### Your instructions
Repeat the entries shown below with every word and mark intact.

=======

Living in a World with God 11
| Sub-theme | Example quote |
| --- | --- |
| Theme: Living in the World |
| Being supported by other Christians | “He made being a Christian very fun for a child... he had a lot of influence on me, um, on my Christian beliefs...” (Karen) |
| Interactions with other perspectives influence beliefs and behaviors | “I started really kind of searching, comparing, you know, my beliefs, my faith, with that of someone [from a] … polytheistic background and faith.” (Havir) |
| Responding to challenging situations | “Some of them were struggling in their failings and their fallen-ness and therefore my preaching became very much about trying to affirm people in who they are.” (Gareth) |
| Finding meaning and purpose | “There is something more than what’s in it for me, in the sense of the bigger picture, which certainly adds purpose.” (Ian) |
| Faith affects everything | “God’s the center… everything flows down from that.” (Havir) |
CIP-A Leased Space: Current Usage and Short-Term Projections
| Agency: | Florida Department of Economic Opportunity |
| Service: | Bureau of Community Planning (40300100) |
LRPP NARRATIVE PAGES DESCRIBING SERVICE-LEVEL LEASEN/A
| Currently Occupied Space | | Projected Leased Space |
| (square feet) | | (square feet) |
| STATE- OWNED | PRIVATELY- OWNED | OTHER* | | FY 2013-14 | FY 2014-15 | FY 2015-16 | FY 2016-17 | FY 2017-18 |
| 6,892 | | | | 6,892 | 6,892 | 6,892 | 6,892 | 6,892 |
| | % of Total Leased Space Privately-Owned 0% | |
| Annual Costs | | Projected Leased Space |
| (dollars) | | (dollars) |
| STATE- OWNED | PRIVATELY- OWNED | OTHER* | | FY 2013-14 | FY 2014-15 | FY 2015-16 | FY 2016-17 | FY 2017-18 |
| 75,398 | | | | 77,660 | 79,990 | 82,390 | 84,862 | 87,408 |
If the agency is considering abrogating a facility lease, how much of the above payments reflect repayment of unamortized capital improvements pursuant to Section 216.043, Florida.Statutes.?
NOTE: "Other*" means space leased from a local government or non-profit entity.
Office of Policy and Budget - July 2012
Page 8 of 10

=======

### Answer space
Living in a World with God 11
| Sub-theme | Example quote |
| --- | --- |
| Theme: Living in the World |
| Being supported by other Christians | “He made being a Christian very fun for a child... he had a lot of influence on me, um, on my Christian beliefs...” (Karen) |
| Interactions with other perspectives influence beliefs and behaviors | “I started really kind of searching, comparing, you know, my beliefs, my faith, with that of someone [from a] … polytheistic background and faith.” (Havir) |
| Responding to challenging situations | “Some of them were struggling in their failings and their fallen-ness and therefore my preaching became very much about trying to affirm people in who they are.” (Gareth) |
| Finding meaning and purpose | “There is something more than what’s in it for me, in the sense of the bigger picture, which certainly adds purpose.” (Ian) |
| Faith affects everything | “God’s the center… everything flows down from that.” (Havir) |
CIP-A Leased Space: Current Usage and Short-Term Projections
| Agency: | Florida Department of Economic Opportunity |
| Service: | Bureau of Community Planning (40300100) |
LRPP NARRATIVE PAGES DESCRIBING SERVICE-LEVEL LEASEN/A
| Currently Occupied Space | | Projected Leased Space |
| (square feet) | | (square feet) |
| STATE- OWNED | PRIVATELY- OWNED | OTHER* | | FY 2013-14 | FY 2014-15 | FY 2015-16 | FY 2016-17 | FY 2017-18 |
| 6,892 | | | | 6,892 | 6,892 | 6,892 | 6,892 | 6,892 |
| | % of Total Leased Space Privately-Owned 0% | |
| Annual Costs | | Projected Leased Space |
| (dollars) | | (dollars) |
| STATE- OWNED | PRIVATELY- OWNED | OTHER* | | FY 2013-14 | FY 2014-15 | FY 2015-16 | FY 2016-17 | FY 2017-18 |
| 75,398 | | | | 77,660 | 79,990 | 82,390 | 84,862 | 87,408 |
If the agency is considering abrogating a facility lease, how much of the above payments reflect repayment of unamortized capital improvements pursuant to Section 216.043, Florida.Statutes.?
NOTE: "Other*" means space leased from a local government or non-profit entity.
Office of Policy and Budget - July 2012
Page 8 of 10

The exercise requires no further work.